La présidente. Merci, Monsieur le député.

M. Sylvain Thévoz. ...un potentiel écueil juridique. Merci.

La présidente. Madame Fontanet, je peux vous passer la parole maintenant.

Mme Nathalie Fontanet, conseillère d'Etat. Merci, Madame la présidente. Je ne souhaitais pas intervenir, au nom du Conseil d'Etat, sur l'amendement mais bien sur la proposition de résolution. Cela a été dit, la situation de cette personne, de cette mère et de ses enfants est terrible.

Il n'en demeure pas moins que la situation est en mains du SEM, que seul le SEM est en mesure de prendre des décisions, que le Conseil d'Etat n'est de loin pas persuadé que la meilleure façon de procéder pour régler une situation unique... (L'oratrice insiste sur les mots «une situation unique».) ...soit de passer par une résolution.
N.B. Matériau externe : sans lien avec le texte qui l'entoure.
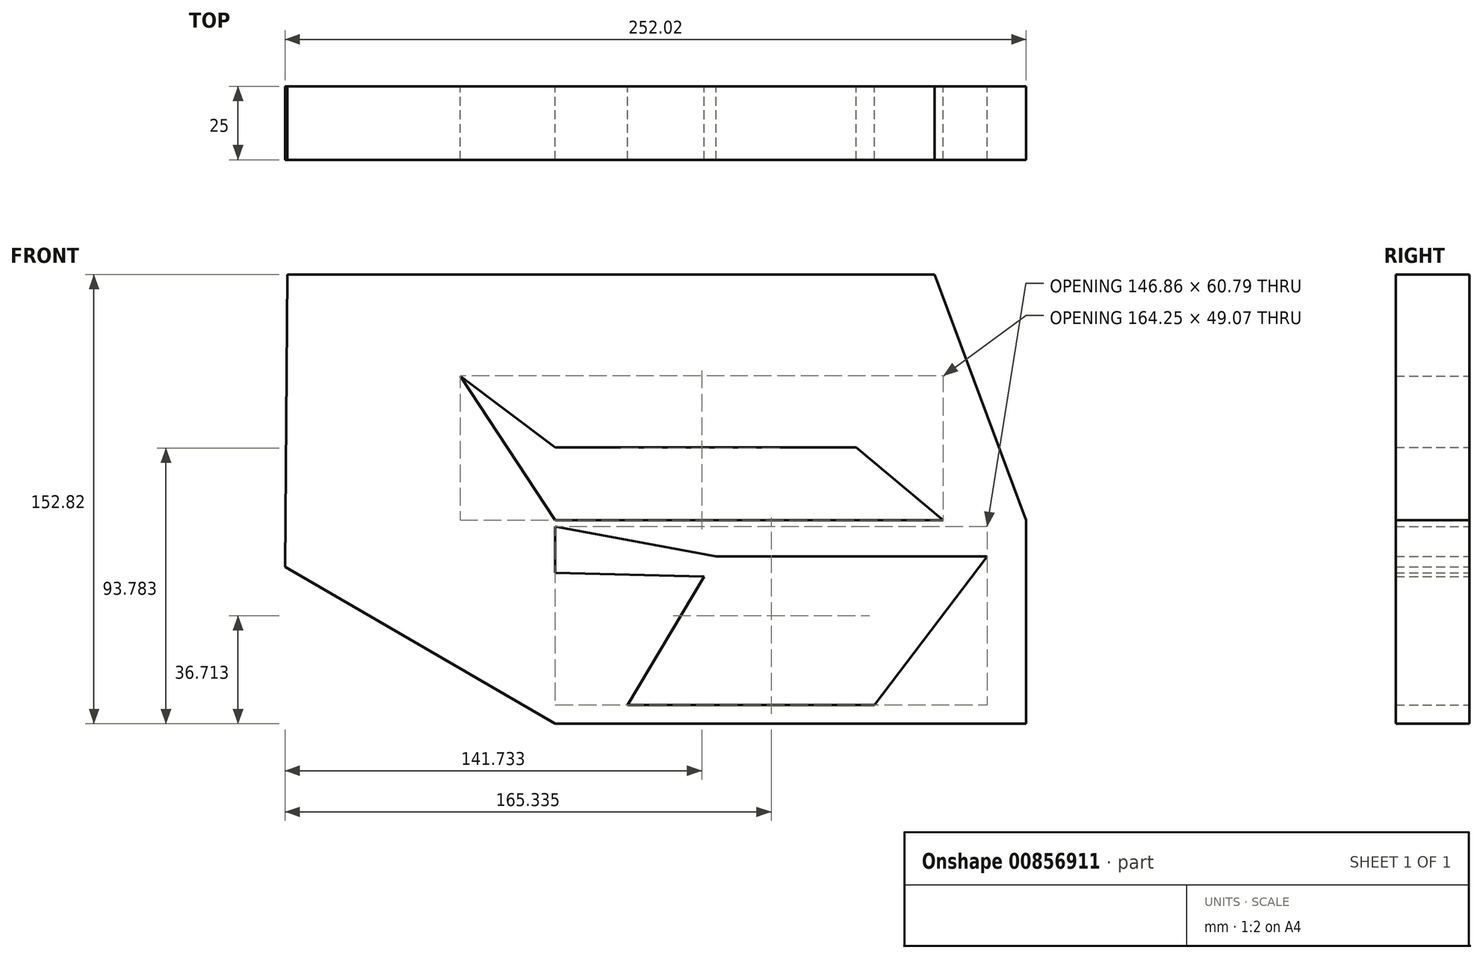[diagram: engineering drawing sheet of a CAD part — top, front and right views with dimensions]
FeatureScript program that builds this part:
annotation { "Feature Type Name" : "Feature", "Feature Type Description" : "" }
export const myFeature = defineFeature(function(context is Context, id is Id, definition is map)
    precondition{}
    {
        {
            var Q0;
            Q0=qCreatedBy(makeId("Front.planeOp"),FACE);
            var sketch = newSketch(context, id + "F0", { "sketchPlane" : qUnion([Q0])});
            skLineSegment(sketch, "E0", {"start": v(-35.28, 32.04) * mm, "end": v(56.95, 32.04) * mm});
            skLineSegment(sketch, "E1", {"start": v(56.95, 32.04) * mm, "end": v(18.61, -18.52) * mm});
            skLineSegment(sketch, "E2", {"start": v(18.61, -18.52) * mm, "end": v(-65.29, -18.52) * mm});
            skLineSegment(sketch, "E3", {"start": v(-65.29, -18.52) * mm, "end": v(-35.28, 32.04) * mm});
            skLineSegment(sketch, "E4", {"start": v(-9.17, -44.88) * mm, "end": v(-9.17, -86.86) * mm});
            skLineSegment(sketch, "E5.bottom", {"start": v(-89.9, -24.84) * mm, "end": v(70.21, -24.84) * mm});
            skLineSegment(sketch, "E5.top", {"start": v(-89.9, 44.4) * mm, "end": v(70.21, 44.4) * mm});
            skLineSegment(sketch, "E5.left", {"start": v(-89.9, -24.84) * mm, "end": v(-89.9, 44.4) * mm});
            skLineSegment(sketch, "E5.right", {"start": v(70.21, -24.84) * mm, "end": v(70.21, 44.4) * mm});
            skLineSegment(sketch, "E6", {"start": v(-89.9, 42.27) * mm, "end": v(-35.28, 32.04) * mm});
            skLineSegment(sketch, "E7", {"start": v(-65.29, -18.52) * mm, "end": v(-89.9, -24.84) * mm});
            skLineSegment(sketch, "E8", {"start": v(18.61, -18.52) * mm, "end": v(70.21, -24.84) * mm});
            skLineSegment(sketch, "E9", {"start": v(56.95, 32.04) * mm, "end": v(70.21, 44.4) * mm});
            skLineSegment(sketch, "E10", {"start": v(70.21, 44.4) * mm, "end": v(24.66, 93.48) * mm});
            skLineSegment(sketch, "E11", {"start": v(24.66, 93.48) * mm, "end": v(-122.2, 93.48) * mm});
            skLineSegment(sketch, "E12", {"start": v(-122.2, 93.48) * mm, "end": v(-89.9, 44.4) * mm});
            skLineSegment(sketch, "E13", {"start": v(54.97, 33.58) * mm, "end": v(12.46, 69.2) * mm});
            skLineSegment(sketch, "E14", {"start": v(12.46, 69.2) * mm, "end": v(-89.9, 69.2) * mm});
            skLineSegment(sketch, "E15", {"start": v(-89.9, 69.2) * mm, "end": v(-122.2, 93.48) * mm});
            skLineSegment(sketch, "E16", {"start": v(-89.9, 69.2) * mm, "end": v(-89.9, 44.4) * mm});
            skLineSegment(sketch, "E17", {"start": v(70.21, 44.4) * mm, "end": v(39.01, 127.98) * mm});
            skLineSegment(sketch, "E18", {"start": v(39.01, 127.98) * mm, "end": v(-181, 127.98) * mm});
            skLineSegment(sketch, "E19", {"start": v(-181, 127.98) * mm, "end": v(-89.9, 44.4) * mm});
            skLineSegment(sketch, "E20", {"start": v(-89.9, -24.84) * mm, "end": v(-181.81, 28.57) * mm});
            skLineSegment(sketch, "E21", {"start": v(-181.81, 28.57) * mm, "end": v(29.98, 23.68) * mm});
            skLineSegment(sketch, "E22", {"start": v(29.98, 23.68) * mm, "end": v(70.21, -24.84) * mm});
            skLineSegment(sketch, "E23", {"start": v(-181, 127.98) * mm, "end": v(-181.81, 28.57) * mm});
            skLineSegment(sketch, "E24", {"start": v(-89.9, 42.27) * mm, "end": v(-181.81, 28.57) * mm});
            skSolve(sketch);
        }
        {
            var Q0;
            Q0 = qSketchRegion(id + "F0", true);
            extrude(context, id + "F1", {"entities" : qUnion([Q0]), "depth" : 25 * mm, "offsetDistance" : 25 * mm});
        }
    });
On a des contacts avec les conseillers fédéraux; la voie diplomatique est à favoriser dans ce type de situation pour sensibiliser le Conseil fédéral, l'administration fédérale sur la situation. 

Le Conseil d'Etat, faute de compétence totale en la matière et faute également d'avoir connaissance du détail du dossier, ne se prononcera pas sur cette résolution et laissera donc le Grand Conseil prendre sa décision. Merci beaucoup.

La présidente. Merci, Madame la conseillère d'Etat. Mesdames et Messieurs les députés, nous passons au vote de l'amendement général, que voici:

«Invite (nouvelle teneur)

demande à l'Assemblée fédérale et au Conseil fédéral

sur la base de l'article 8 de la Convention européenne des droits de l'homme (CEDH), de soutenir un examen prioritaire et favorable à toute demande visant la réunification de cette famille en Suisse,

invite le Conseil d'Etat

à soutenir cette initiative cantonale.»

Mis aux voix, cet amendement général est adopté par 41 oui contre 38 non et 4 abstentions.

Mise aux voix, la résolution 1075 ainsi amendée est adoptée et renvoyée à l'Assemblée fédérale, au Conseil fédéral et au Conseil d'Etat par 40 oui contre 38 non et 6 abstentions (vote nominal). (Applaudissements à l'annonce du résultat.)